KAMLOOPS — KGHM-Ajax and Kamloops MLAs Todd Stone and Terry Lake all say a contribution by the mining company at a BC Liberal party fundraiser Friday night wasn't a good idea.
During the fundraiser, KGHM-Ajax won a live auction for a private barbecue with Stone and Lake, with a bid of $7900.
Vice President of External Affairs Yves Lacasse says soon afterward, he decided it wasn't a good idea.
"At an event when you are trying to raise money, and now with perception and everything we have decided that the second highest bidder will be approached to see if they will take this auction item, and KGHM will withdraw its bid," said Lacasse.

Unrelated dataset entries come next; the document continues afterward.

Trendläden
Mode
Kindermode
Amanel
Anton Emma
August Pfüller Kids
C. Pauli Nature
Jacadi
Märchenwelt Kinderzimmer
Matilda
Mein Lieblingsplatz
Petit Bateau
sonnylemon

"We wanted to be part of the action, as we had been asked by the auctioneer at the time, but in retrospect I think the perception is probably best that we stay out of it, and not make that contribution at this time."
Todd Stone says he and Lake met with each other shortly after the auction ended.

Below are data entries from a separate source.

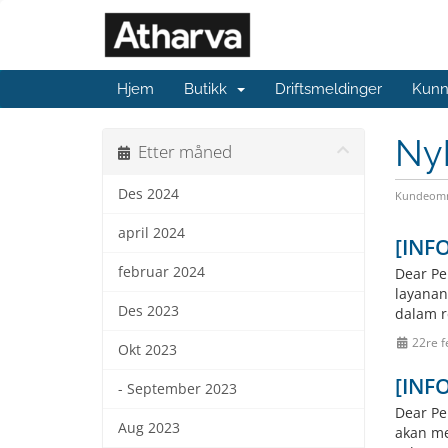
Hjem
Butikk
Driftsmeldinger
Kunn
Ny
Etter måned
Des 2024
Kundeomr
april 2024
[INFO
februar 2024
Dear Pe
layanan
Des 2023
dalam r
22re f
Okt 2023
[INF
- September 2023
Dear Pe
Aug 2023
akan me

"We determined that it would probably be best, certainly from an optics perspective, if we were to decline the contribution from KGHM. Upon having a conversation with Yves Lacasse at KHGM, he had come to the same conclusion,"
Stone says it's important that the integrity of the environmental assessment process is protected, even when it comes to optics.
He adds the entire private barbecue event has been scrapped, and won't be offered to anyone.
Meantime, Lacasse says even though the company issued seven layoff notices last week, it will still make contributions and donations to organizations throughout the community.
The $7,900 bid came just days after Ajax laid off seven employees from its Kamloops staff.
But Lacasse says the layoffs won't do anything to stop Ajax from giving money to certain organizations in the community.
"We are awarding money now. I have 18 applications on my desk that we are going through. This is not going to stop. We have made a commitment to the community and we continue to do so."
"We remain committed to the project. We remain committed to the community. The decisions that were made, I think were sound decisions based on the current price of commodity, and functions that were eliminated from the project, where functions that could be done out of our office in Vancouver."